Even on a Saturday night, most can find spaces a short walk away. But, in the Age of Convenience, many seem unwilling or unable to seek them out or to walk the extra few blocks, judging from the crush.
From the Library lot to the northernmost beach meter, open spaces on this sunny afternoon number exactly one.
Oops! Silver VW bug got it!
Cities and towns across Palm Beach County benefit enormously, of course, from parking fees. When Boca Raton installed meters last year, it expected to bring in more than $600,000 per year. Delray hopes to bring in more than $1.2 million per year once its latest plan unfolds.
Many merchants share the feelings of David Cook, owner of Hands Art Supply on Atlantic in downtown Delray. Meters, he has said, discourage customers.
Regardless, municipalities face an onslaught. The Federal Department of Transportation reports more than twice as many motor vehicles as households. To welcome people and keep their vehicles at bay, Delray Beach officials use all their ingenuity, trumpet every alternative. And still they come, especially in tourist and snowbird season.
A lot of them seem to be sitting in these rectangular slots. On this day, well past 3 p.m., every street space is taken. And the real crunch time, 6 to 8 p.m. weekdays (Saturdays it’s 10 to midnight), is still ahead.
So far, the parking checker lamp has not been lit.
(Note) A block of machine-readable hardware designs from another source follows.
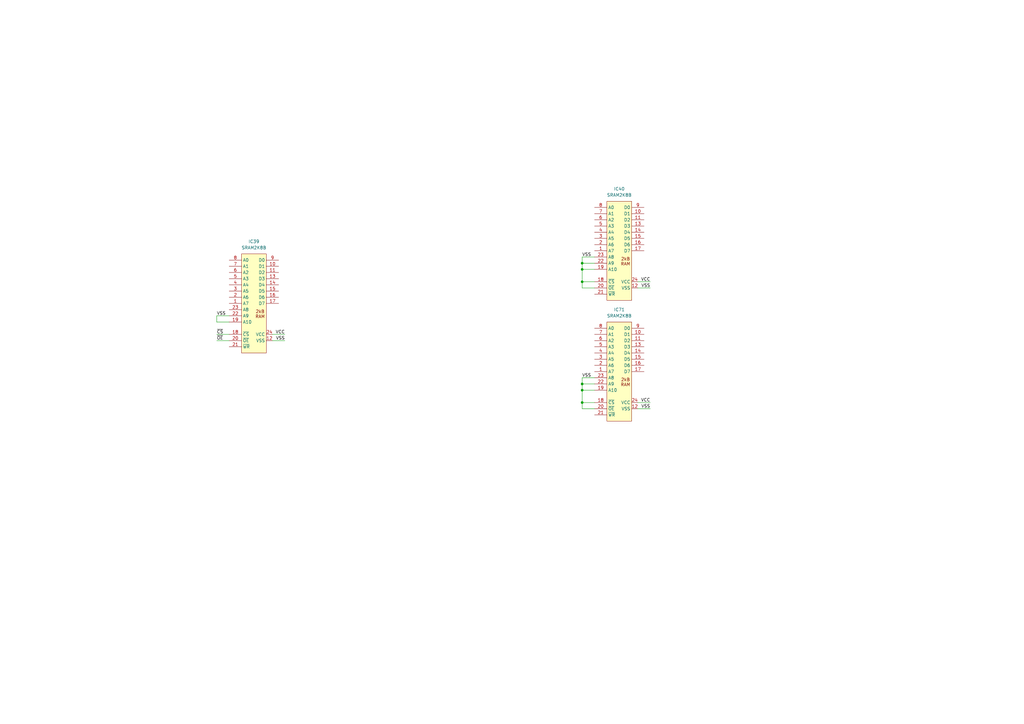
<source format=kicad_sch>
(kicad_sch
	(version 20231120)
	(generator "eeschema")
	(generator_version "8.0")
	(uuid "e76bcc51-7ef9-4736-a8de-34b47032984e")
	(paper "A3")
	(title_block
		(title "Object RAM")
		(company "JOTEGO")
	)
	
	(junction
		(at 238.76 165.1)
		(diameter 0)
		(color 0 0 0 0)
		(uuid "04d2a211-fa67-4c4b-827c-f55bbb3a6b68")
	)
	(junction
		(at 238.76 157.48)
		(diameter 0)
		(color 0 0 0 0)
		(uuid "4b478a2f-6b89-49e8-bb5d-46f8d7bc32c2")
	)
	(junction
		(at 238.76 115.57)
		(diameter 0)
		(color 0 0 0 0)
		(uuid "82d7daee-5914-4239-add3-0f645f102ac4")
	)
	(junction
		(at 238.76 160.02)
		(diameter 0)
		(color 0 0 0 0)
		(uuid "9a8a5d61-c05e-49fa-9140-4e3a3b2947c4")
	)
	(junction
		(at 238.76 107.95)
		(diameter 0)
		(color 0 0 0 0)
		(uuid "da4eb78d-b5c4-409d-a70c-5b6ea7c2930f")
	)
	(junction
		(at 238.76 110.49)
		(diameter 0)
		(color 0 0 0 0)
		(uuid "fa1bda8a-cb02-46e6-a697-24e51f464901")
	)
	(wire
		(pts
			(xy 243.84 105.41) (xy 238.76 105.41)
		)
		(stroke
			(width 0)
			(type default)
		)
		(uuid "03edf6b0-32d3-497e-8334-58035263d558")
	)
	(wire
		(pts
			(xy 238.76 105.41) (xy 238.76 107.95)
		)
		(stroke
			(width 0)
			(type default)
		)
		(uuid "042ec2ca-063c-4e81-8909-529469fcd219")
	)
	(wire
		(pts
			(xy 238.76 118.11) (xy 243.84 118.11)
		)
		(stroke
			(width 0)
			(type default)
		)
		(uuid "05534362-c59e-4a8c-b4b7-53b416e6c934")
	)
	(wire
		(pts
			(xy 116.84 139.7) (xy 111.76 139.7)
		)
		(stroke
			(width 0)
			(type default)
		)
		(uuid "124746ea-2109-4bd0-8c11-590480df150d")
	)
	(wire
		(pts
			(xy 243.84 154.94) (xy 238.76 154.94)
		)
		(stroke
			(width 0)
			(type default)
		)
		(uuid "1ca4fbca-0153-4586-a607-5b37b0cd6c58")
	)
	(wire
		(pts
			(xy 88.9 132.08) (xy 93.98 132.08)
		)
		(stroke
			(width 0)
			(type default)
		)
		(uuid "214964a6-dd9a-4cae-a82b-f6fbd76af4ff")
	)
	(wire
		(pts
			(xy 88.9 137.16) (xy 93.98 137.16)
		)
		(stroke
			(width 0)
			(type default)
		)
		(uuid "25c686f8-be46-4155-b67c-99333169ce3e")
	)
	(wire
		(pts
			(xy 238.76 157.48) (xy 243.84 157.48)
		)
		(stroke
			(width 0)
			(type default)
		)
		(uuid "29b0cb19-1951-4017-9685-caac1b1b79b9")
	)
	(wire
		(pts
			(xy 266.7 118.11) (xy 261.62 118.11)
		)
		(stroke
			(width 0)
			(type default)
		)
		(uuid "3bcb1779-e597-4d8b-ba26-fe8d9400b8a6")
	)
	(wire
		(pts
			(xy 238.76 107.95) (xy 238.76 110.49)
		)
		(stroke
			(width 0)
			(type default)
		)
		(uuid "4510f950-327b-4f3e-ba17-225c82a4a454")
	)
	(wire
		(pts
			(xy 238.76 167.64) (xy 243.84 167.64)
		)
		(stroke
			(width 0)
			(type default)
		)
		(uuid "4b68461c-3bd9-4f3b-bc25-c83c9e95af04")
	)
	(wire
		(pts
			(xy 266.7 115.57) (xy 261.62 115.57)
		)
		(stroke
			(width 0)
			(type default)
		)
		(uuid "5ecd605f-e5b6-4799-97cd-515772f6f215")
	)
	(wire
		(pts
			(xy 93.98 129.54) (xy 88.9 129.54)
		)
		(stroke
			(width 0)
			(type default)
		)
		(uuid "6c1b8d3e-be1d-42e1-9e6e-31f9ba25a995")
	)
	(wire
		(pts
			(xy 238.76 110.49) (xy 243.84 110.49)
		)
		(stroke
			(width 0)
			(type default)
		)
		(uuid "74505f66-12c9-4161-94b5-563a7e0d56a8")
	)
	(wire
		(pts
			(xy 238.76 110.49) (xy 238.76 115.57)
		)
		(stroke
			(width 0)
			(type default)
		)
		(uuid "7b98b92b-1b2a-46e9-86f9-07fb3509f459")
	)
	(wire
		(pts
			(xy 266.7 167.64) (xy 261.62 167.64)
		)
		(stroke
			(width 0)
			(type default)
		)
		(uuid "8087bfc9-3a6b-408a-99db-e66cf53ca4b8")
	)
	(wire
		(pts
			(xy 266.7 165.1) (xy 261.62 165.1)
		)
		(stroke
			(width 0)
			(type default)
		)
		(uuid "80fe93be-9dc8-49aa-a543-e0219d4c38f7")
	)
	(wire
		(pts
			(xy 238.76 165.1) (xy 238.76 167.64)
		)
		(stroke
			(width 0)
			(type default)
		)
		(uuid "8ece6fac-9d36-4808-9e72-0c54c2e54e20")
	)
	(wire
		(pts
			(xy 238.76 157.48) (xy 238.76 160.02)
		)
		(stroke
			(width 0)
			(type default)
		)
		(uuid "a829ff9f-92c5-48ab-b8c8-dd904e90ee2d")
	)
	(wire
		(pts
			(xy 238.76 115.57) (xy 238.76 118.11)
		)
		(stroke
			(width 0)
			(type default)
		)
		(uuid "bb837b0b-0047-4205-8118-3d915e5bb009")
	)
	(wire
		(pts
			(xy 238.76 165.1) (xy 243.84 165.1)
		)
		(stroke
			(width 0)
			(type default)
		)
		(uuid "cb9e7dad-04ec-4cb6-9960-049020405fe5")
	)
	(wire
		(pts
			(xy 238.76 107.95) (xy 243.84 107.95)
		)
		(stroke
			(width 0)
			(type default)
		)
		(uuid "cbeb0426-a797-43f0-b5a6-4cbede7c631e")
	)
	(wire
		(pts
			(xy 238.76 115.57) (xy 243.84 115.57)
		)
		(stroke
			(width 0)
			(type default)
		)
		(uuid "dfc5579c-34c8-4318-8536-ac35edfbb793")
	)
	(wire
		(pts
			(xy 88.9 139.7) (xy 93.98 139.7)
		)
		(stroke
			(width 0)
			(type default)
		)
		(uuid "dff4c3e7-9a5d-43c8-89de-6024e74a19cf")
	)
	(wire
		(pts
			(xy 116.84 137.16) (xy 111.76 137.16)
		)
		(stroke
			(width 0)
			(type default)
		)
		(uuid "e0ff2729-8ae0-46a4-a088-1bc447f95ebf")
	)
	(wire
		(pts
			(xy 238.76 160.02) (xy 238.76 165.1)
		)
		(stroke
			(width 0)
			(type default)
		)
		(uuid "ec7cbaa2-01ad-4b67-bff5-32130b04b97e")
	)
	(wire
		(pts
			(xy 88.9 129.54) (xy 88.9 132.08)
		)
		(stroke
			(width 0)
			(type default)
		)
		(uuid "f18d7695-7394-4d7a-be37-bd36cc10d989")
	)
	(wire
		(pts
			(xy 238.76 160.02) (xy 243.84 160.02)
		)
		(stroke
			(width 0)
			(type default)
		)
		(uuid "f4977429-2b9e-4272-9eff-4646140f1bfb")
	)
	(wire
		(pts
			(xy 238.76 154.94) (xy 238.76 157.48)
		)
		(stroke
			(width 0)
			(type default)
		)
		(uuid "f6a2a51d-32a7-4063-bddd-9a98d71fdc35")
	)
	(label "VSS"
		(at 266.7 118.11 180)
		(fields_autoplaced yes)
		(effects
			(font
				(size 1.27 1.27)
			)
			(justify right bottom)
		)
		(uuid "150fc405-b4c5-4fe9-9c9f-91edbccff9ed")
	)
	(label "VSS"
		(at 238.76 154.94 0)
		(fields_autoplaced yes)
		(effects
			(font
				(size 1.27 1.27)
			)
			(justify left bottom)
		)
		(uuid "394a95f4-8286-4f09-9912-812ead21e56f")
	)
	(label "VSS"
		(at 116.84 139.7 180)
		(fields_autoplaced yes)
		(effects
			(font
				(size 1.27 1.27)
			)
			(justify right bottom)
		)
		(uuid "43b399bc-3c49-404f-a05e-d0fe6b292feb")
	)
	(label "VSS"
		(at 266.7 167.64 180)
		(fields_autoplaced yes)
		(effects
			(font
				(size 1.27 1.27)
			)
			(justify right bottom)
		)
		(uuid "493a76ac-3e70-414a-aa0f-f0efcf626423")
	)
	(label "VCC"
		(at 266.7 115.57 180)
		(fields_autoplaced yes)
		(effects
			(font
				(size 1.27 1.27)
			)
			(justify right bottom)
		)
		(uuid "78052b63-9bee-4ac6-acb4-2575efdaa32a")
	)
	(label "~{CS}"
		(at 88.9 137.16 0)
		(fields_autoplaced yes)
		(effects
			(font
				(size 1.27 1.27)
			)
			(justify left bottom)
		)
		(uuid "88b0331e-863a-4e82-9b14-1b25182d7358")
	)
	(label "VSS"
		(at 88.9 129.54 0)
		(fields_autoplaced yes)
		(effects
			(font
				(size 1.27 1.27)
			)
			(justify left bottom)
		)
		(uuid "8f6c7e2e-6ee4-447f-a49d-ea05befc944d")
	)
	(label "~{OE}"
		(at 88.9 139.7 0)
		(fields_autoplaced yes)
		(effects
			(font
				(size 1.27 1.27)
			)
			(justify left bottom)
		)
		(uuid "92eb23e3-27dd-4386-9a8c-2d9aab142c2e")
	)
	(label "VSS"
		(at 238.76 105.41 0)
		(fields_autoplaced yes)
		(effects
			(font
				(size 1.27 1.27)
			)
			(justify left bottom)
		)
		(uuid "a3a464fa-c35e-4b96-9932-189ead47e4de")
	)
	(label "VCC"
		(at 266.7 165.1 180)
		(fields_autoplaced yes)
		(effects
			(font
				(size 1.27 1.27)
			)
			(justify right bottom)
		)
		(uuid "b56d106a-b397-4b00-bffa-4d0633be6fb5")
	)
	(label "VCC"
		(at 116.84 137.16 180)
		(fields_autoplaced yes)
		(effects
			(font
				(size 1.27 1.27)
			)
			(justify right bottom)
		)
		(uuid "e0a81f69-abf1-4e7f-b473-bb6920a04d40")
	)
	(symbol
		(lib_id "jt_ram:SRAM2K8B")
		(at 254 102.87 0)
		(unit 1)
		(exclude_from_sim no)
		(in_bom yes)
		(on_board yes)
		(dnp no)
		(fields_autoplaced yes)
		(uuid "6a3b72a7-3471-4988-b030-7cb85ffa293a")
		(property "Reference" "IC40"
			(at 254 77.47 0)
			(effects
				(font
					(size 1.27 1.27)
				)
			)
		)
		(property "Value" "SRAM2K8B"
			(at 254 80.01 0)
			(effects
				(font
					(size 1.27 1.27)
				)
			)
		)
		(property "Footprint" ""
			(at 257.81 81.28 0)
			(effects
				(font
					(size 1.27 1.27)
				)
				(hide yes)
			)
		)
		(property "Datasheet" "https://datasheetspdf.com/datasheet/MCM2128.html"
			(at 254 124.46 0)
			(effects
				(font
					(size 1.27 1.27)
				)
				(hide yes)
			)
		)
		(property "Description" "SRAM 16kbit (2048-word x 8-bit)"
			(at 254 102.87 0)
			(effects
				(font
					(size 1.27 1.27)
				)
				(hide yes)
			)
		)
		(pin "3"
			(uuid "4b7e6963-45cd-4b4c-a0d7-6d4f3aa8e48c")
		)
		(pin "6"
			(uuid "0bf47731-2a3d-408b-8da5-4d43cec9385c")
		)
		(pin "17"
			(uuid "602f604f-14d0-43f5-b536-cf13bb5b7cfa")
		)
		(pin "18"
			(uuid "b3a52bad-2a99-4356-a527-e3f0b353263f")
		)
		(pin "19"
			(uuid "e6ad99a8-b696-4360-bf2d-35456c79e116")
		)
		(pin "23"
			(uuid "370968e1-737c-4523-b492-4525bc0550e9")
		)
		(pin "24"
			(uuid "6146638a-cf1e-487b-b1c9-cef4ec67834e")
		)
		(pin "4"
			(uuid "c18ff374-7385-489e-8627-f28997be719b")
		)
		(pin "9"
			(uuid "f83e204d-6d17-40d7-9219-f720c563bf39")
		)
		(pin "5"
			(uuid "07a22ad3-47a2-446a-be16-f7d0506a3168")
		)
		(pin "7"
			(uuid "cb43ab7b-fcf0-430f-9650-8a322caa9d7b")
		)
		(pin "8"
			(uuid "6819a81e-b2f5-48da-a684-a40bab60d925")
		)
		(pin "2"
			(uuid "0783c060-eb01-4e9d-8bb4-2cbf7cb6ddfe")
		)
		(pin "21"
			(uuid "f9ef6bcf-db6d-481a-aa67-9ca74b30e8d2")
		)
		(pin "15"
			(uuid "e38dc546-d21a-416b-b8a0-fcd901ff0111")
		)
		(pin "10"
			(uuid "17e6c48f-fd1a-452d-b5b6-4638b726802a")
		)
		(pin "20"
			(uuid "356179d9-ca85-4728-8d31-f01862ecaa0b")
		)
		(pin "22"
			(uuid "97cf872b-a8c3-479b-a172-af55bb068090")
		)
		(pin "1"
			(uuid "01f6949e-50d3-4838-b35b-16b49b9cfb7e")
		)
		(pin "13"
			(uuid "27bd38b8-1a40-4c6d-8ac7-d252a64ebedf")
		)
		(pin "14"
			(uuid "5087e64b-021c-485c-ad51-5cc482ae43d4")
		)
		(pin "11"
			(uuid "9303c4e8-dc2f-4cdf-86b6-a86918f433c3")
		)
		(pin "12"
			(uuid "229f7320-0dd8-414a-b58d-55870c91d08d")
		)
		(pin "16"
			(uuid "f13e7738-59d7-41f4-9d9c-eb2e9b4f9650")
		)
		(instances
			(project "wwfsstar"
				(path "/9b45fe8f-ccde-4083-bbaa-82d9a9454022/004a228e-24de-4680-a954-fe1a8a16228f/35cc9afc-88f0-41c5-ae64-92beb6e5ab21/fe5e7fba-113c-48f8-a7ed-1285d1e241ec"
					(reference "IC40")
					(unit 1)
				)
			)
		)
	)
	(symbol
		(lib_id "jt_ram:SRAM2K8B")
		(at 254 152.4 0)
		(unit 1)
		(exclude_from_sim no)
		(in_bom yes)
		(on_board yes)
		(dnp no)
		(fields_autoplaced yes)
		(uuid "a5af70c6-f6df-45c3-987d-7514c22acc74")
		(property "Reference" "IC71"
			(at 254 127 0)
			(effects
				(font
					(size 1.27 1.27)
				)
			)
		)
		(property "Value" "SRAM2K8B"
			(at 254 129.54 0)
			(effects
				(font
					(size 1.27 1.27)
				)
			)
		)
		(property "Footprint" ""
			(at 257.81 130.81 0)
			(effects
				(font
					(size 1.27 1.27)
				)
				(hide yes)
			)
		)
		(property "Datasheet" "https://datasheetspdf.com/datasheet/MCM2128.html"
			(at 254 173.99 0)
			(effects
				(font
					(size 1.27 1.27)
				)
				(hide yes)
			)
		)
		(property "Description" "SRAM 16kbit (2048-word x 8-bit)"
			(at 254 152.4 0)
			(effects
				(font
					(size 1.27 1.27)
				)
				(hide yes)
			)
		)
		(pin "3"
			(uuid "90c79b64-b8a1-4b93-bcc9-5bbb7cc2726b")
		)
		(pin "6"
			(uuid "57172eda-5a61-43b9-b40c-e04b7b70641a")
		)
		(pin "17"
			(uuid "f653428b-6868-4948-bed0-a108866e1a43")
		)
		(pin "18"
			(uuid "22d6ef34-1802-46e1-bcbe-000312e2cffc")
		)
		(pin "19"
			(uuid "d5b82e79-8f48-4a55-90b4-5fe8d5083691")
		)
		(pin "23"
			(uuid "61fb1aae-5332-4967-a85d-f7a6fb3f90c2")
		)
		(pin "24"
			(uuid "1a02e948-26ef-408a-a965-abb58d87c018")
		)
		(pin "4"
			(uuid "30da1b98-c0d4-4549-a55a-8c98e5fa52cc")
		)
		(pin "9"
			(uuid "026e3b90-5d13-4627-a378-9d2e09db1644")
		)
		(pin "5"
			(uuid "51436134-8ab6-4063-977b-7368c06200ef")
		)
		(pin "7"
			(uuid "759e6b2f-ca4d-4c26-b345-8d9308d12616")
		)
		(pin "8"
			(uuid "ee844686-87eb-4bbe-a1c0-03c0d1d9f787")
		)
		(pin "2"
			(uuid "fc55d6c5-536b-4fd7-8f59-01072eecf5d6")
		)
		(pin "21"
			(uuid "6dd8a408-2414-4fb3-bd02-dd4967e93ab0")
		)
		(pin "15"
			(uuid "302eab4c-e012-481a-ab14-3b53bea00d40")
		)
		(pin "10"
			(uuid "a8255d88-281a-4573-bac8-f0383427b9bb")
		)
		(pin "20"
			(uuid "b6db5e72-c167-475e-b235-de89e11b59b3")
		)
		(pin "22"
			(uuid "0942458e-3e0e-4ba8-9937-a4b6f3ea9ffb")
		)
		(pin "1"
			(uuid "53413ce3-833a-419a-a63d-658af17926c5")
		)
		(pin "13"
			(uuid "c8c4437b-745f-403d-aec9-079d7070a81c")
		)
		(pin "14"
			(uuid "d1696be8-3820-4e8f-9c05-feb407730b43")
		)
		(pin "11"
			(uuid "950b004a-a6a8-446e-b46c-a86e4da9ca64")
		)
		(pin "12"
			(uuid "27c55067-3fb0-4747-b162-e7e3eed59b14")
		)
		(pin "16"
			(uuid "0c2e61f4-79d7-4294-a722-2fd150809f82")
		)
		(instances
			(project "wwfsstar"
				(path "/9b45fe8f-ccde-4083-bbaa-82d9a9454022/004a228e-24de-4680-a954-fe1a8a16228f/35cc9afc-88f0-41c5-ae64-92beb6e5ab21/fe5e7fba-113c-48f8-a7ed-1285d1e241ec"
					(reference "IC71")
					(unit 1)
				)
			)
		)
	)
	(symbol
		(lib_id "jt_ram:SRAM2K8B")
		(at 104.14 124.46 0)
		(unit 1)
		(exclude_from_sim no)
		(in_bom yes)
		(on_board yes)
		(dnp no)
		(fields_autoplaced yes)
		(uuid "d68d437e-9158-43ab-92aa-31e4843e7c84")
		(property "Reference" "IC39"
			(at 104.14 99.06 0)
			(effects
				(font
					(size 1.27 1.27)
				)
			)
		)
		(property "Value" "SRAM2K8B"
			(at 104.14 101.6 0)
			(effects
				(font
					(size 1.27 1.27)
				)
			)
		)
		(property "Footprint" ""
			(at 107.95 102.87 0)
			(effects
				(font
					(size 1.27 1.27)
				)
				(hide yes)
			)
		)
		(property "Datasheet" "https://datasheetspdf.com/datasheet/MCM2128.html"
			(at 104.14 146.05 0)
			(effects
				(font
					(size 1.27 1.27)
				)
				(hide yes)
			)
		)
		(property "Description" "SRAM 16kbit (2048-word x 8-bit)"
			(at 104.14 124.46 0)
			(effects
				(font
					(size 1.27 1.27)
				)
				(hide yes)
			)
		)
		(pin "3"
			(uuid "600acd7a-d357-4c81-88f0-594d4a20387f")
		)
		(pin "6"
			(uuid "f42d34bc-7c4d-4f42-b410-626e5dc089ab")
		)
		(pin "17"
			(uuid "c874cba6-a700-407e-8856-b881a282929b")
		)
		(pin "18"
			(uuid "7fc45f9c-96c3-431d-bcea-418d76eb5df5")
		)
		(pin "19"
			(uuid "fbcff3af-ac52-441e-868c-67d4cfe029f4")
		)
		(pin "23"
			(uuid "3a9371ac-e63c-48ee-a803-bfa6acf2af97")
		)
		(pin "24"
			(uuid "76f1c6e2-53d3-40a8-8655-cd1cab82da04")
		)
		(pin "4"
			(uuid "9baec0ae-7dc2-473b-ab1b-b7c2b01bbd5f")
		)
		(pin "9"
			(uuid "d6c1d6aa-22ae-4079-91cc-b65433366511")
		)
		(pin "5"
			(uuid "8c1508fd-e920-4f12-868b-1c87c619fdd1")
		)
		(pin "7"
			(uuid "bc15c3f3-9a8f-44bb-a35f-5890cabd1bea")
		)
		(pin "8"
			(uuid "c6e2216d-a448-4c0c-b28c-39ac035cfd4a")
		)
		(pin "2"
			(uuid "f0ecb296-f99a-4527-adf8-54e49555b0c4")
		)
		(pin "21"
			(uuid "c52678fb-d227-4d25-b2f4-c4cd10c1dbaa")
		)
		(pin "15"
			(uuid "6a67d777-31a1-44e5-a389-44e50b6f3ab7")
		)
		(pin "10"
			(uuid "2e974f90-fcee-4abb-bd70-f43f980a84d9")
		)
		(pin "20"
			(uuid "50d88666-c4b8-4381-80b0-4dd08cbdfe92")
		)
		(pin "22"
			(uuid "f4f8279d-4ce6-4999-a6c4-a8e9c299d2c0")
		)
		(pin "1"
			(uuid "62db7e28-833b-4549-84bd-cc9fe2d6403b")
		)
		(pin "13"
			(uuid "f5cc7a3a-f369-4edc-b0d9-2c92b2d341fc")
		)
		(pin "14"
			(uuid "b7df1481-5469-4973-843f-94679760ddf2")
		)
		(pin "11"
			(uuid "71340a99-381c-456b-a090-10668e4b7b2e")
		)
		(pin "12"
			(uuid "9f99e584-54c2-49db-a671-ef3a1d1ed50c")
		)
		(pin "16"
			(uuid "b3ab40a7-6dd7-4c8d-bc70-fd9dba7fc12e")
		)
		(instances
			(project "wwfsstar"
				(path "/9b45fe8f-ccde-4083-bbaa-82d9a9454022/004a228e-24de-4680-a954-fe1a8a16228f/35cc9afc-88f0-41c5-ae64-92beb6e5ab21/fe5e7fba-113c-48f8-a7ed-1285d1e241ec"
					(reference "IC39")
					(unit 1)
				)
			)
		)
	)
)

</source>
No tickets on windshields, no volunteer officers putting chalk sticks to tires or slipping tickets under wiper blades.
Maybe they’re hoping more drivers have heeded the city’s Business District Map and Parking Guide signs, enumerating shops, eateries and attractions and pinpointing parking lots and garages.
Maybe more people are trying the Downtown Roundabout free shuttle bus, from the Tri-Rail station along Atlantic to the beach.
The shuttle has some riders, and city lots with free parking do get plenty of action. The hottest parking spots, though, still stretch up both sides of Atlantic and along the surf side of Ocean Avenue. And some are valet-only.
Try nipping into private spots, behind businesses, and you’re just begging for immobility. Risk the tow truck, if you dare!
Some do. Everyone wants to be near the action, and summer heat, even with awnings and misting nozzles, can wither a walker.
On this afternoon, along the line of vehicles filling ocean-side slots along Ocean Boulevard, 17 meters show the fateful zeroes of time expired.
Ah, and here comes a cart, now, silver-haired man in uniform at the wheel, police insignia on the side, yellow light flashing. Better run to feed that meter!
Or just walk. Building and maintaining sidewalks cost money. Using them is still free.
In Coasting Along, our writers occasionally stop to reflect on life along the shore.